Bob Dylan, betting rushes and the Nobel Prize in Literature… We’ve been here before…

So we say goodbye to science for a while on this blog and turn to the Nobel Prize in Literature, due to be announced at the stroke of 13:00 (CET) today. Normally, I would have a look at the pre-announcement coverage, but The Literary Saloon has done such a good job of this, I suggest you go there.

In the meantime, let’s talk about betting rushes. The big news about today’s Literature Prize announcement, of course, is the surprise rush on betting that has brought Bob Dylan from 100/1 rank outsider to favourite in bookmakers Ladbroke’s list. (UPDATE: Bob Dylan has now slipped to second favourite at 5/1 on Ladbroke’s list. The current favourite at 4/1 is the Swedish writer and poet Tomas Tranströmer.)

Alex Donohue of Ladbrokes is quoted as saying: “We have seen a lot of bets from Sweden, from people we believe to be quite well-informed.”

How likely is this to have happened? Well, cynics say this is a PR move, but believe it or not something similar happened a few years ago. Ladbrokes closed the betting on the Literature Prize in 2008 after an unusual rush of bets on the French author JMG Le Clézio before his name was announced as the Literature Laureate that year.

The Swedish Academy, which awards the prizes, was concerned that  Le Clézio’s
 identity had leaked out before the official announcement.

But how could this have happened? Well, it was revealed that the Swedish Academy had quirky codenames for their candidates on the shortlist, which they use in e-mails, or when they meet in public spaces. (According to this Associated Press article, Academy members have also been known to use fake covers to camouflage their books whenever reading in public.)

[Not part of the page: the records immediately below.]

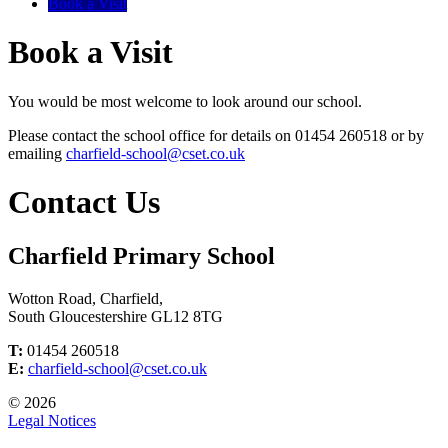
Book a Visit
Book a Visit
You would be most welcome to look around our school.
Please contact the school office for details on 01454 260518 or by
emailing
charfield-school@cset.co.uk
Contact Us
Charfield Primary School
Wotton Road, Charfield,
South Gloucestershire GL12 8TG
T:
01454 260518
E:
charfield-school@cset.co.uk
© 2026
Legal Notices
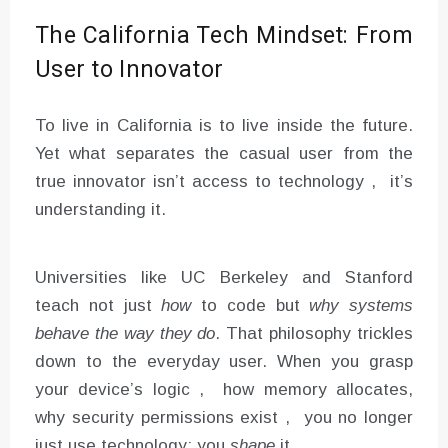
The California Tech Mindset: From
User to Innovator
To live in California is to live inside the future.
Yet what separates the casual user from the
true innovator isn’t access to technology , it’s
understanding it.
Universities like UC Berkeley and Stanford
teach not just
how
to code but
why systems
behave the way they do
. That philosophy trickles
down to the everyday user. When you grasp
your device’s logic , how memory allocates,
why security permissions exist , you no longer
just use technology; you
shape
it.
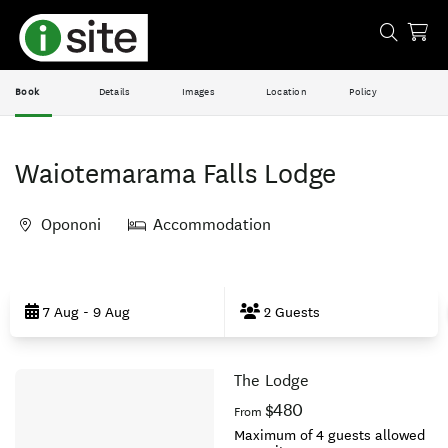
Book
Details
Images
Location
Policy
Waiotemarama Falls Lodge
Opononi
Accommodation
Skip
to
7 Aug - 9 Aug
2 Guests
Results
The Lodge
Results
$480
From
Maximum of 4 guests allowed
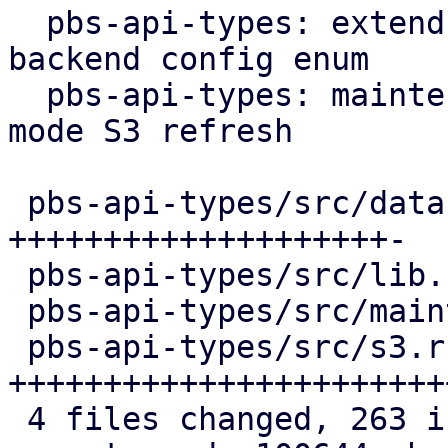
  pbs-api-types: extend datastore config by 
backend config enum

  pbs-api-types: maintenance: add new maintenance 
mode S3 refresh

 pbs-api-types/src/datastore.rs   | 103 
++++++++++++++++++++-

 pbs-api-types/src/lib.rs         |   3 +

 pbs-api-types/src/maintenance.rs |   4 +

 pbs-api-types/src/s3.rs          | 154 
+++++++++++++++++++++++
 4 files changed, 263 insertions(+), 1 deletion(-)
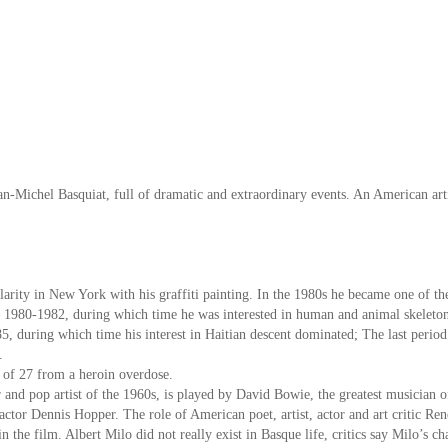
an-Michel Basquiat, full of dramatic and extraordinary events. An American artis
arity in New York with his graffiti painting. In the 1980s he became one of t
 – 1980-1982, during which time he was interested in human and animal skeletons
, during which time his interest in Haitian descent dominated; The last period
.
e of 27 from a heroin overdose.
r and pop artist of the 1960s, is played by David Bowie, the greatest musician o
ctor Dennis Hopper. The role of American poet, artist, actor and art critic Re
 the film. Albert Milo did not really exist in Basque life, critics say Milo’s cha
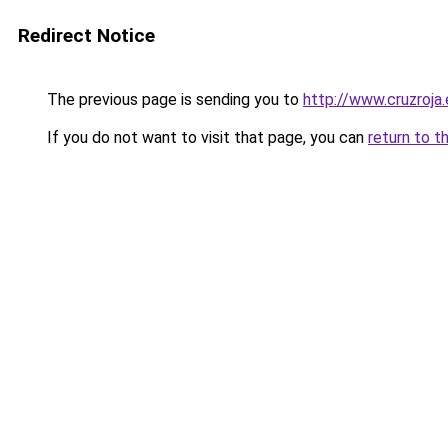
Redirect Notice
The previous page is sending you to
http://www.cruzroja
If you do not want to visit that page, you can
return to t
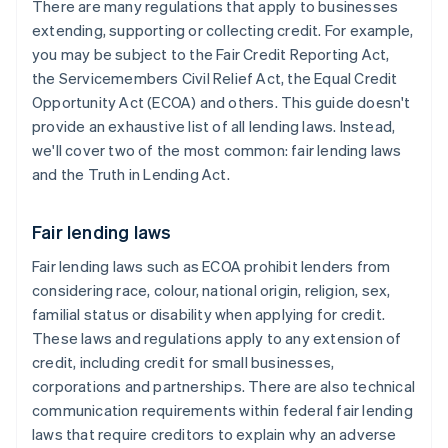
There are many regulations that apply to businesses
extending, supporting or collecting credit. For example,
you may be subject to the Fair Credit Reporting Act,
the Servicemembers Civil Relief Act, the Equal Credit
Opportunity Act (ECOA) and others. This guide doesn't
provide an exhaustive list of all lending laws. Instead,
we'll cover two of the most common: fair lending laws
and the Truth in Lending Act.
Fair lending laws
Fair lending laws such as ECOA prohibit lenders from
considering race, colour, national origin, religion, sex,
familial status or disability when applying for credit.
These laws and regulations apply to any extension of
credit, including credit for small businesses,
corporations and partnerships. There are also technical
communication requirements within federal fair lending
laws that require ​creditors to explain why an adverse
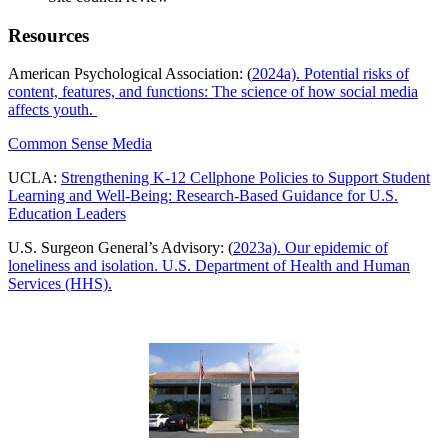
Resources
American Psychological Association: (
2024a). Potential risks of
content, features, and functions: The science of how social media
affects youth.
Common Sense Media
UCLA:
Strengthening K-12 Cellphone Policies to Support Student
Learning and Well-Being: Research-Based Guidance for U.S.
Education Leaders
U.S. Surgeon General’s Advisory: (
2023a). Our epidemic of
loneliness and isolation. U.S. Department of Health and Human
Services (HHS).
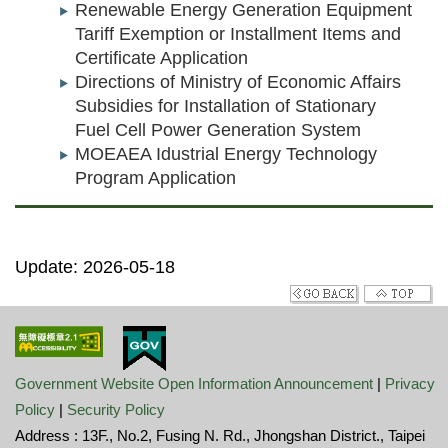
Renewable Energy Generation Equipment
Tariff Exemption or Installment Items and
Certificate Application
Directions of Ministry of Economic Affairs
Subsidies for Installation of Stationary
Fuel Cell Power Generation System
MOEAEA Idustrial Energy Technology
Program Application
Update: 2026-05-18
Government Website Open Information Announcement
|
Privacy
Policy
|
Security Policy
Address : 13F., No.2, Fusing N. Rd., Jhongshan District., Taipei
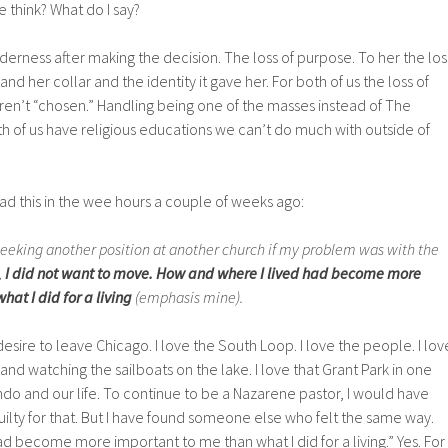
e think? What do I say?
lderness after making the decision. The loss of purpose. To her the los
and her collar and the identity it gave her. For both of us the loss of
ren’t “chosen.” Handling being one of the masses instead of The
th of us have religious educations we can’t do much with outside of
ead this in the wee hours a couple of weeks ago:
seeking another position at another church if my problem was with the
,
I did not want to move. How and where I lived had become more
at I did for a living
(emphasis mine).
desire to leave Chicago. I love the South Loop. I love the people. I lov
and watching the sailboats on the lake. I love that Grant Park in one
ndo and our life. To continue to be a Nazarene pastor, I would have
guilty for that. But I have found someone else who felt the same way.
d become more important to me than what I did for a living.” Yes. For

For instance, 2007 Literature Laureate Doris Lessing was “Little Dorrit”, the young character in Dickens’s novel, and 2005 Laureate Harold Pinter was “Harry Potter”. Le Clézio’s codename was “Chateaubriand”, the grand French dish of fillet steak cut from the tenderloin.

So it’s not difficult to assume that someone overheard the codename in 2008, perhaps in Den Gyldene Freden – the restaurant where the Swedish Academy officially dine – and put two and two together. The surprise was that such a simple code had not been cracked earlier.

Could this have happened this year? Well, Peter Englund, the permanent secretary of the Swedish Academy, used to work in military intelligence, and has previously said that they have taken a number of measures to see that the situation with Le Clézio isn’t repeated. However, let’s see if this year’s betting rush coincides with a similar outcome.